Energy Balance is a challenge
10.09.2018 | Author: Ilse Melotte
Big data are common in the energy sector just as in telecoms. Mass markets require solid systems, state-of-the art processes and good data management. Not only in customer processes, but also in Finance. Metering and Financial settlement processes are very long and bring major challenges to CFOs closing the financial figures.
Experience shows that within the Belgian energy supply business, finance is facing a real challenge when it comes to providing accurate and stable figures, yet really important in a small margin business such as energy supply. But finance is not on its own in charge of the gross margin controlling process.
Sourcing is often in charge of contracted margins and pricing, whereas finance is worrying about monitoring the actuals. In an optimal situation both departments collaborate well in order to understand both the theoretical Gross Margin (“ex-ante”) and controlled and settled in the books (“ex-post”). This end-to-end process on the company’s energy margins should work like a “business case”: set up and validated prior to the actual investment, and checked and controlled afterwards to see where costs and benefits were realized as anticipated. But reality is different in the energy margin landscape, why is that?
Big Data brings complexity
The whole energy industry is reliant upon a large number of complex data messages and processes. All this information is key in the gross margin closing process. Although market communications occur at the lowest level (delivery point – metering period), staff departments are having difficulties aggregating and turning data into good financial information. Reasons are: lack of rigorous IT systems and capacity, management’s unwillingness or inability to spend extra budget or lack of experienced knowledge. And that’s a risk. The financial impact of not being able to fully reconcile customer data sometimes easily runs in the millions of revenues for a medium to large B2C supplier, and even on gross margin level.
It’s all about energy balances
The majority of finance departments manage data top down, using aggregated views and assumptions to manage their financial figures. Reconciliation at a customer-level is often not possible, which leaves the CFO with unknown risks incorporated in the financial figures. This top down approach often results in a disparity between purchased and consumed energy, leading to financial mismatching.
Different energy streams follow different processes leading to different energy balances over time. Market processes facilitate full financial settlement long time after the month of consumption. Every mismatch in the energy balances leads to substantial gross margin impacts and bottom line effects.

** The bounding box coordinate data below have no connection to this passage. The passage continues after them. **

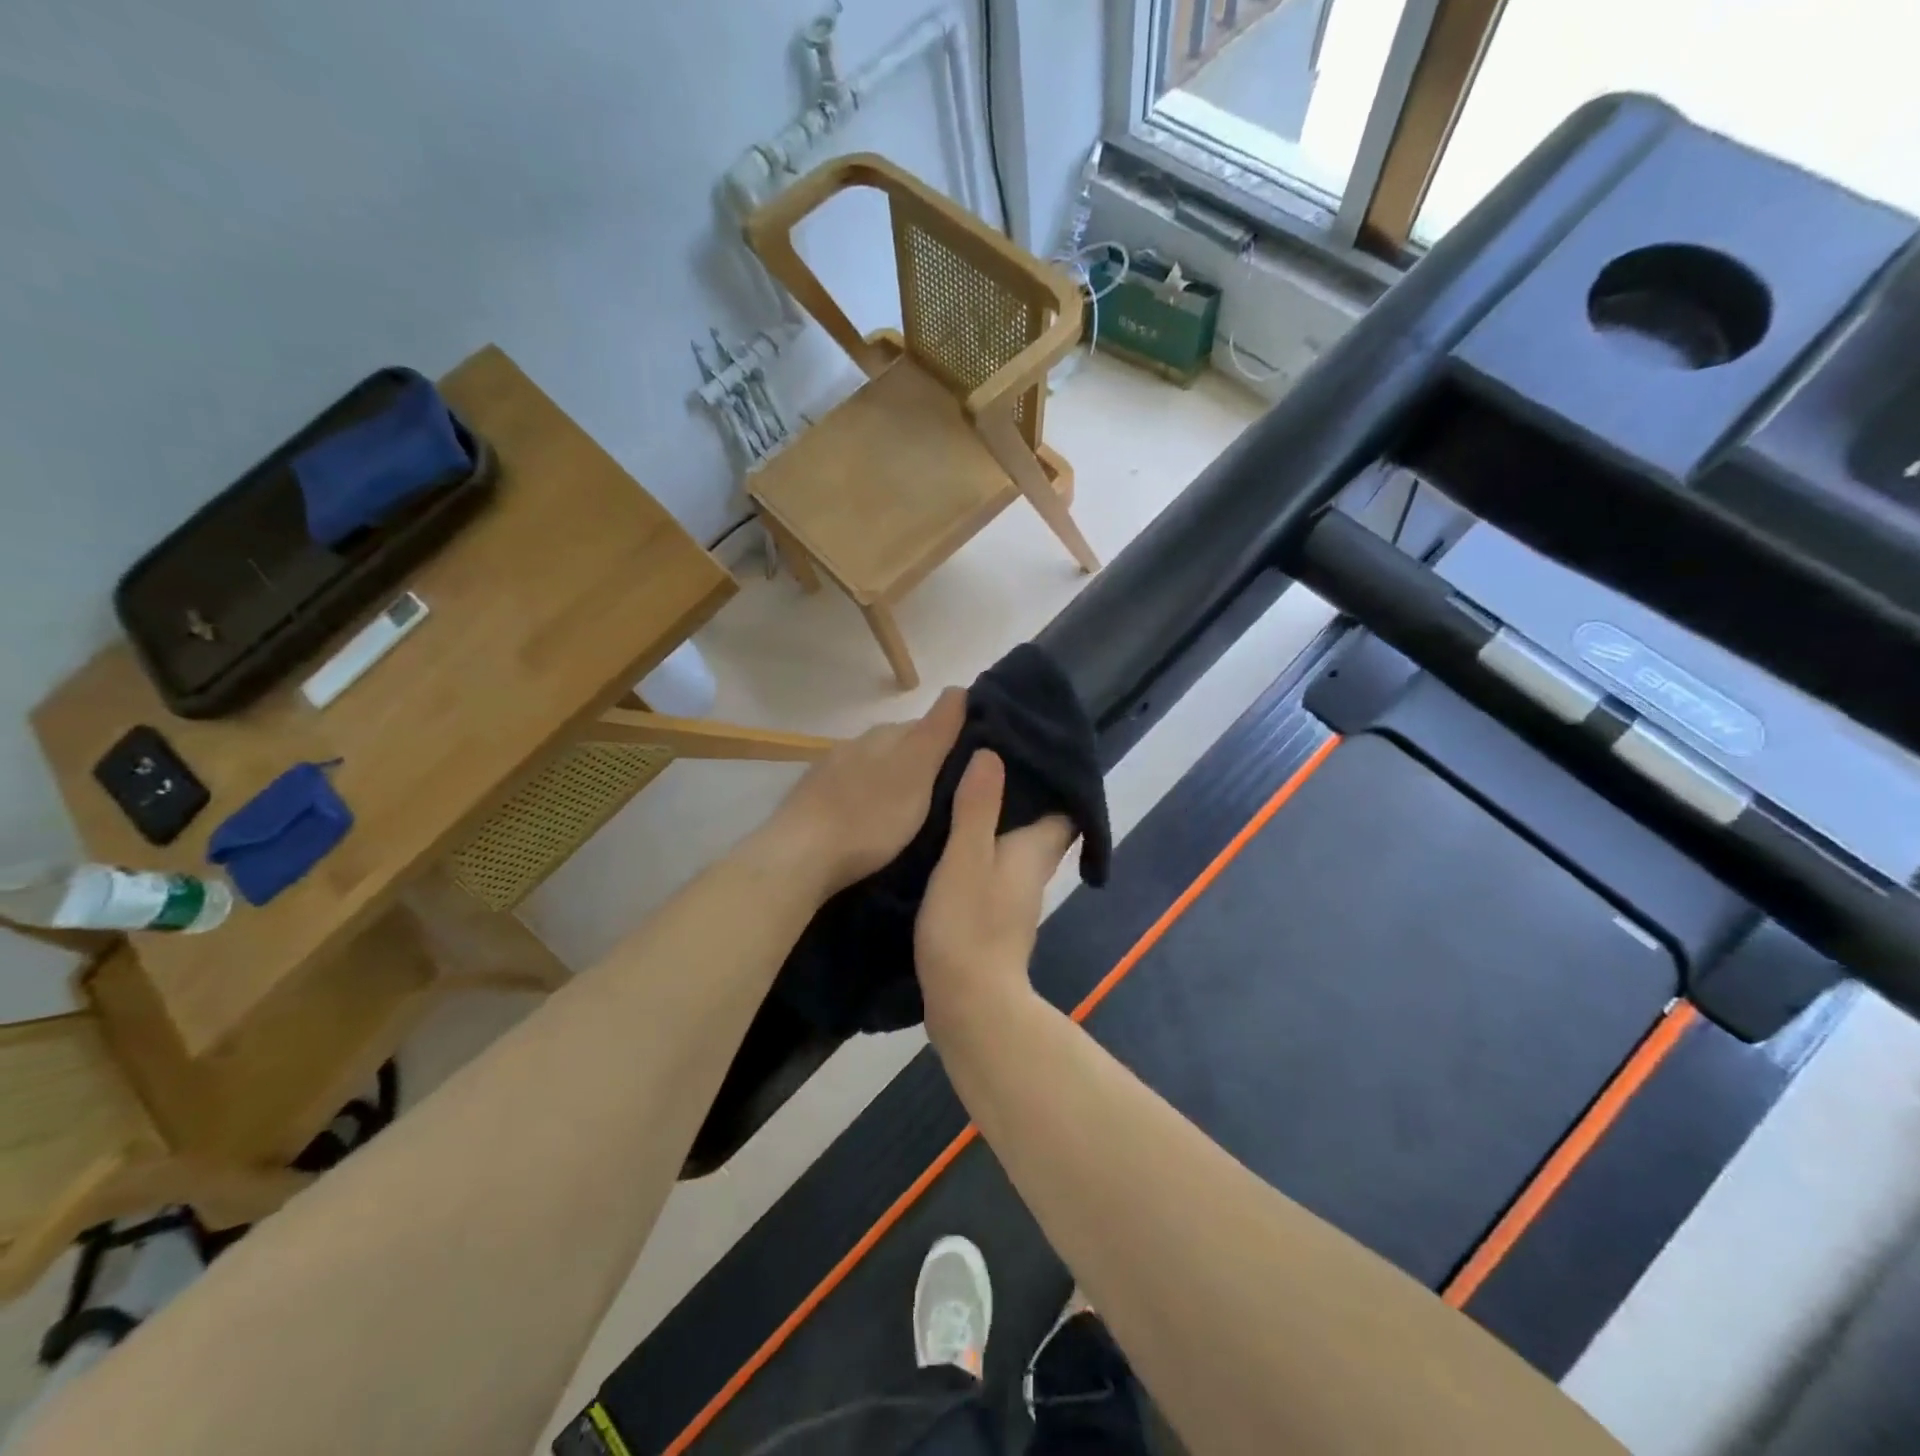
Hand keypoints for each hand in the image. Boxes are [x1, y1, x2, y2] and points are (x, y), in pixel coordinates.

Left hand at [761, 688, 965, 897]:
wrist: (800, 856)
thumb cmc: (870, 815)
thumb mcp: (917, 770)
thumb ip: (938, 730)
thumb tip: (958, 688)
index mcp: (885, 734)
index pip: (927, 725)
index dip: (951, 742)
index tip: (972, 769)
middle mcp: (856, 744)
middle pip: (900, 747)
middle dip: (923, 764)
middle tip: (948, 797)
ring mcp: (830, 772)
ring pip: (874, 769)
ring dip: (894, 784)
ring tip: (914, 815)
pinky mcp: (813, 802)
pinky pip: (852, 793)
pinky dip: (868, 803)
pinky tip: (873, 825)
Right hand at [916, 749, 1074, 1042]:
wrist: (968, 1004)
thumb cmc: (969, 926)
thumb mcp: (965, 858)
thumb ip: (977, 808)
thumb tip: (992, 753)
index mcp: (1035, 850)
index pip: (1064, 806)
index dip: (1054, 779)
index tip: (1028, 748)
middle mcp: (1033, 869)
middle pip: (1042, 824)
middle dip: (1024, 795)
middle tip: (988, 760)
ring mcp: (1015, 896)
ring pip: (1016, 845)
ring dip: (1000, 820)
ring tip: (966, 787)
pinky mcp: (994, 914)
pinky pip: (995, 865)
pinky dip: (982, 846)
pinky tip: (952, 837)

The following picture enlightens better the financial issues underlying the energy balance closing process. An energy balance is set up per business month and per product (electricity vs natural gas):
Every energy stream (revenues, commodity, grid fee) has its own invoicing and settlement process. Mismatches between the streams, often referred to as ‘imbalances in energy’, sometimes remain undiscovered for very long times.
Then how to deal with imbalances ?
To prevent (temporary) imbalances ever becoming an issue, suppliers need to take a bottom-up approach in order to get an accurate view of their true settlement position. The market processes provide the necessary data, giving the suppliers the possibility to review gross margins per business month in a rolling window until the months are completely settled.
The simple reason that finance and sourcing departments struggle is that raw data messages come in on a transactional level. The company still needs to time slice the data in order to bring figures back to consumption months and financial years. Not an easy task because the market is charging costs to suppliers based on different slicing methods.
How then can energy suppliers correctly forecast and compare amounts and their related kWhs ? This is however extremely important to the Finance department, because the matching principle requires that all costs and revenues belonging to the same financial period should match!
So the company faces financial risk linked to long settlement processes, to mismatches in the energy balances, but also a cut-off problem. Put in other words, a lack of transparent and intelligent data management across the industry is the single biggest issue to shareholders evaluating their (return on) investments.
Classical Revenue Assurance is not enough
Revenue assurance focuses on the billing and collection processes, where the real shareholder risks start much earlier: what is the value of unbilled revenues? Does the balance sheet give a correct view on all revenues and customer related accounts ? But revenue assurance process should start much earlier. It should start from revenue recognition, making sure that billed and unbilled revenues add up to correct and total revenues for the period. From ‘revenue recognition to cash’. That’s the end-to-end process at revenues side, assuring that 100% of initially defined revenues fully get billed completely, and turned into cash.
The future market developments will add more functionality but also complexity, amongst others with the integration of smart meters. That surely will be an interesting step forward as it allows the company to identify interesting customers, but also to know the valuable customers within the portfolio when they are facing renewal.
But, the industry has major challenges ahead. Energy margins have become really narrow after years of free market competition. Sure, the devil is in the detail, well hidden in the big data sea. But in such a capital intensive business, yet so little profitable, every mismatch hits the bottom-line dramatically. Finance, sourcing and the different settlement teams have a nice challenge here: making sure that 100% of the gross margin is realized is not only a necessity but also a real nice value add to this business.